Texto de estudo
──────
Vieram, então, outros relatos populares. A maioria, de casais. Há quem diga que a tal perna se tornou um álibi para maridos justificarem os traumas de brigas com os amantes de suas esposas. A história medonha, sempre lembrada, já virou até HQ, "A Rasteira da Perna Cabeluda", publicada em 2015, em adaptação do roteirista André Balaio, um dos editores do site "O Recife Assombrado".
Novos ares
De uma geração mais recente, o também escritor Frederico Toscano utiliza o mágico e o terror nas suas histórias. "O cotidiano me atrai, mas com algo de fantástico, que o tire do eixo, o torne estranho, por vezes terrível", afirma.
No recém-lançado "Carapaça escura", sua primeira obra de ficção, ele faz do horror uma ferramenta para críticas sociais, como o patriarcado e violência de gênero. "Para a maioria dos brasileiros, além do sobrenatural, é preciso sobreviver ao cotidiano. E muitas vezes é difícil dizer qual é o mais cruel", comenta Toscano.
──────
[Itens armazenados]

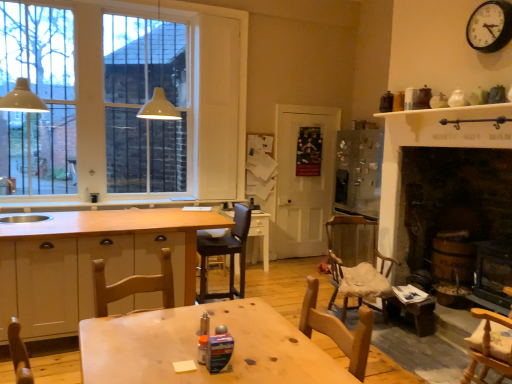
Question: Should I look upward or downward to see black metallic clock at upper right?

Choices:
 (A) down
 (B) up

Answer: (B)

Question: Does white wood cabinetry at center have a greater width compared to wooden chair at lower right, the 1th chair viewed from the right?

Choices:
 (A) no
 (B) yes

Answer: (B)

Question: Considering the relative sizes of white wood cabinetry at center and wooden chair at lower right, acting as the second chair starting from the front, in the image provided, is white wood cabinetry at center bigger than wooden chair at lower right, acting as the second chair starting from the front,?

Choices:
 (A) no
 (B) yes

Answer: (B)

Question: Considering the relative sizes of white wood cabinetry at center and wooden chair at lower right, which is counted as the fourth chair, starting from the left, in the image provided, is white wood cabinetry at center smaller than wooden chair at lower right, which is counted as the fourth chair, starting from the left,?

Choices:
 (A) yes
 (B) no

Answer: (B)

Question: From a real-world perspective, is white wood cabinetry at center located higher than wooden chair at lower right, which is counted as the fourth chair, starting from the left?

Choices:
 (A) yes
 (B) no

Answer: (B)

Question: Is white wood cabinetry at center not inside wooden chair at lower right, the 1th chair viewed from the right?

Choices:
 (A) no
 (B) yes

Answer: (B)

Question: From the image's perspective, is white wood cabinetry at center below wooden chair at lower right, which is counted as the fourth chair, starting from the left?

Choices:
 (A) yes
 (B) no

Answer: (B)

Question: Does wooden chair with cushion at center-right, the 3th chair in the left-to-right sequence, have a smaller size compared to white glossy table at center, the 2th table in the front-to-back sequence?

Choices:
 (A) no
 (B) yes

Answer: (A)

Question: Is wooden chair with cushion at center-right, the 3th chair in the left-to-right sequence, not close to white glossy table at center, the 1th table in the back-to-front sequence?

Choices:
 (A) yes
 (B) no

Answer: (A)

Question: Can you confirm if wooden chair with cushion at center-right, which ranks as the 2th chair in right-to-left order, is wider than white glossy table at center, the 1th table in the back-to-front sequence?

Choices:
 (A) yes
 (B) no

Answer: (A)

Question: Would you say wooden chair with cushion at center-right, the 3th chair in the left-to-right sequence, contains white glossy table at center, the 2th table in the front-to-back sequence?

Choices:
 (A) yes
 (B) no

Answer: (B)

Question: From the image's perspective, is wooden chair with cushion at center-right, placed as the 4th chair when sorted from front to back, above white glossy table at center, the 1th table in the back-to-front sequence?

Choices:
 (A) no
 (B) yes

Answer: (A)

Question: Are wooden chair with cushion at center-right, which ranks as the 2th chair in right-to-left order, and white glossy table at center, the 2th table in the front-to-back sequence, making contact?

Choices:
 (A) yes
 (B) no

Answer: (B)

Question: From the image's perspective, is wooden chair with cushion at center-right, which ranks as the 2th chair in right-to-left order, beneath white glass window at upper left?

Choices:
 (A) yes
 (B) no

Answer: (A)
──────
Questão A
Segundo o texto de estudo, em que ano foi publicada a HQ "A Rasteira da Perna Cabeluda"?
Questão B
Dê continuidade ao texto de estudo a partir da última frase apresentada.

Resposta A
Em 2015.

Resposta B
A geografia, segundo ele, também colabora com a ficção, já que as particularidades geográficas localizam as narrativas sem que seja necessário que se declare onde elas ocorrem, mas ao mesmo tempo permitem situações estéticas que, muitas vezes, não seriam possíveis em outros lugares. "Não escrevo sobre Pernambuco apenas porque sou pernambucano. Minha terra me empresta as ferramentas necessárias ao meu ofício de escritor".